** Data to use follows **

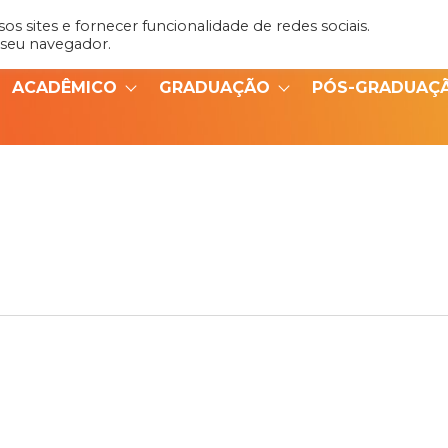
s sites e fornecer funcionalidade de redes sociais.
Admin
Portal do Aluno
 seu navegador.
ACADÊMICO
GRADUAÇÃO
PÓS-GRADUAÇ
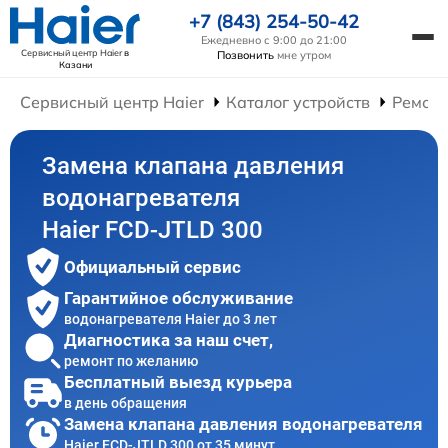
+7 (843) 254-50-42
Ежедневно с 9:00 до 21:00
Сервисный центр Haier
в
Позвонить
мне утром
Казани
Сервисный центр Haier
Каталог устройств
Ремонт
Замена клапана давления
водонагревателя
Haier FCD-JTLD 300
Официальный сервис
Гарантийное обслуживание
водонагревателя Haier до 3 лет
Диагностика за наш счет,
ремонт по желанию
Бесплатный выезд курьера
в день обращения
Замена клапана давления водонагревателя
Haier FCD-JTLD 300 от 35 минут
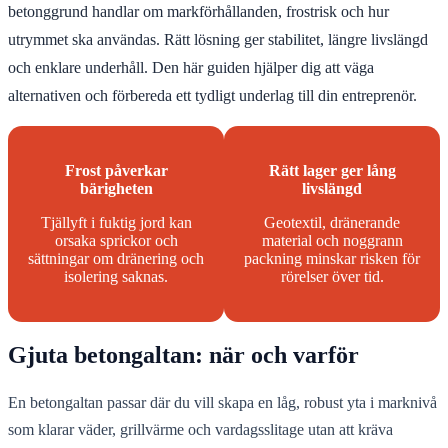
betonggrund handlar om markförhållanden, frostrisk och hur
utrymmet ska användas. Rätt lösning ger stabilitet, längre livslängd
och enklare underhåll. Den här guiden hjälper dig att väga
alternativen och förbereda ett tydligt underlag till din entreprenör.
Frost påverkar
Rätt lager ger lång
bärigheten
livslängd
Tjällyft i fuktig jord kan
Geotextil, dränerande
orsaka sprickor och
material och noggrann
sättningar om dränering och
packning minskar risken för
isolering saknas.
rörelser över tid.
Gjuta betongaltan: när och varför
En betongaltan passar där du vill skapa en låg, robust yta i marknivå
som klarar väder, grillvärme och vardagsslitage utan att kräva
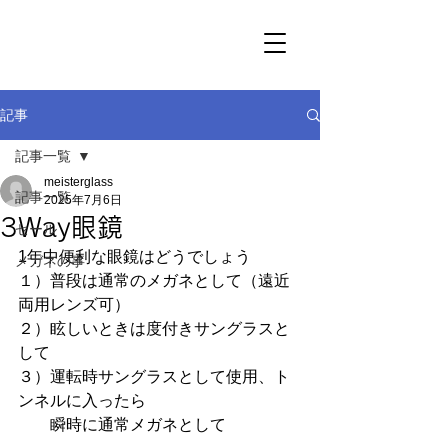
記事
記事一覧
meisterglass
記事一覧
2025年7月6日
3Way眼鏡
セール
1年中便利な眼鏡はどうでしょう
メガネの事
１）普段は通常のメガネとして（遠近
両用レンズ可）
２）眩しいときは度付きサングラスと
して
３）運転時サングラスとして使用、ト
ンネルに入ったら
　　瞬時に通常メガネとして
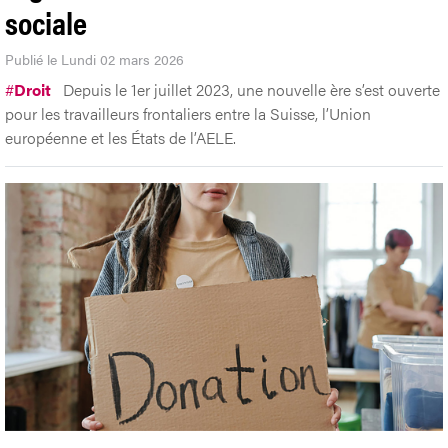
sociale
Publié le Lundi 02 mars 2026
#
Droit
Depuis le 1er juillet 2023, une nouvelle ère s’est ouverte
pour les travailleurs frontaliers entre la Suisse, l’Union
européenne et les États de l’AELE.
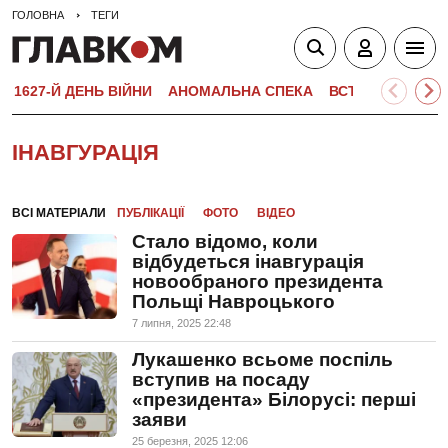
ГОЛОВНА
ТЕГИ
1627-Й ДЕНЬ ВІЙНИ
АНОМАЛЬНА СПЕКА
ВСТУПНА КАМПА
ІНАВГУРАЦІЯ
ВСІ МАТЕРІАЛИ
ПУБЛІКАЦІЇ
ФОТО
ВІДЕО
Стало відомо, коли
відбудеться інавгурація
новообраного президента
Польщі Навроцького
7 липня, 2025 22:48
Лукашенко всьоме поспіль
вступив на посаду
«президента» Білорусі: перші
заяви
25 березня, 2025 12:06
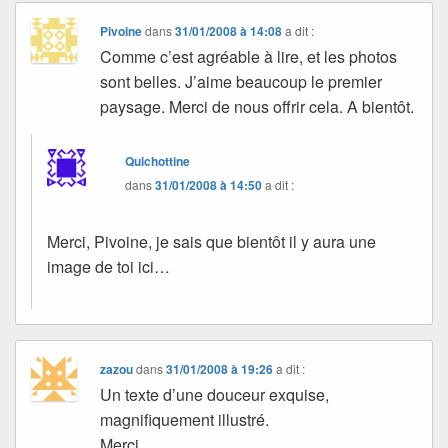
Pivoine
dans
31/01/2008 à 14:08
a dit :
Comme c’est agréable à lire, et les photos
sont belles. J’aime beaucoup le premier
paysage. Merci de nous offrir cela. A bientôt.
Quichottine
dans
31/01/2008 à 14:50
a dit :
Merci, Pivoine, je sais que bientôt il y aura une
image de toi ici…
zazou
dans
31/01/2008 à 19:26
a dit :
Un texte d’une douceur exquise,
magnifiquement illustré.
Merci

** End of Data to use **

_Work to complete:_
Retype the text of all the rows above line for line, leaving out the pictures.

_Exercise answer:_
s sites e fornecer funcionalidade de redes sociais.
Admin
Portal do Aluno
 seu navegador.
ACADÊMICO
GRADUAÇÃO
PÓS-GRADUAÇ
+7 (843) 254-50-42
Ежедневно с 9:00 до 21:00
Сервисный центр Haier
в
Позвонить
мне утром
Казани
Сервисный центр Haier
Каталог устройств
Ремонт
Замена клапана давления
водонагревателя
Haier FCD-JTLD 300
Официальный сервис
Гарантийное обслуживание
водонагревателя Haier до 3 лет
Диагностика за наш счет,
ремонт по желанию
Бесплатный выезд курьера
в день обращения
Замена клапана давления водонагревателя
Haier FCD-JTLD 300 от 35 минут
betonggrund handlar om markförhållanden, frostrisk och hur
utrymmet ska användas. Rätt lösning ger stabilitet, längre livslängd
och enklare underhåll. Den här guiden hjälper dig att väga
alternativen och förbereda ett tydligt underlag till din entreprenör.
Frost påverkar
Rätt lager ger lång
bärigheten
livslängd
Tjällyft i fuktig jord kan
Geotextil, dränerande
orsaka sprickor och
material och noggrann
sättningar om dränering och
packning minskar risken för
isolering saknas.
rörelser över tid.
Gjuta betongaltan: när och varför
En betongaltan passar där du vill skapa en låg, robust yta i marknivå
som klarar väder, grillvärme och vardagsslitage utan att kräva
記事
記事一覧
meisterglass
記事一覧
2025年7月6日
3Way眼鏡
セール
1年中便利な眼鏡はどうでしょう
メガネの事
１）普段は通常のメガネとして（遠近
両用レンズ可）
２）眩しいときは度付きサングラスと
して
３）運転時サングラスとして使用、ト
ンネルに入ったら
　　瞬時に通常メガネとして
sociale
Publié le Lundi 02 mars 2026
#
Droit
Depuis le 1er juillet 2023, une nouvelle ère s’est ouverte
pour les travailleurs frontaliers entre la Suisse, l’Union
européenne et les États de l’AELE.
ГОЛОВНА
ТЕГИ
1627-Й ДЕНЬ ВІЙНИ
АНОМАЛЬНА СПЕКА
ВСТУПНА КАМПА
ІНАВГУРАЦІЯ
ВСІ МАТЕРІАЛИ
ПУБЛІКАЦІЇ
ФОТО
ВІДЕО
Стало відомо, коли
відбудеться інавгурація
новообраного президента
Польщі Навроцького
7 липня, 2025 22:48
Лукашенко всьоме поспіль
вступив на посаду
«президента» Білорусі: перші
заяви
25 березня, 2025 12:06
Pivoine
dans
31/01/2008 à 14:08
a dit :
Comme c’est agréable à lire, et les photos
sont belles. J’aime beaucoup le premier
paysage. Merci de nous offrir cela. A bientôt.
Quichottine
dans
31/01/2008 à 14:50
a dit :
Merci, Pivoine, je sais que bientôt il y aura une
image de toi ici…
zazou
dans
31/01/2008 à 19:26
a dit :
Un texte d’une douceur exquise,
magnifiquement illustré.
Merci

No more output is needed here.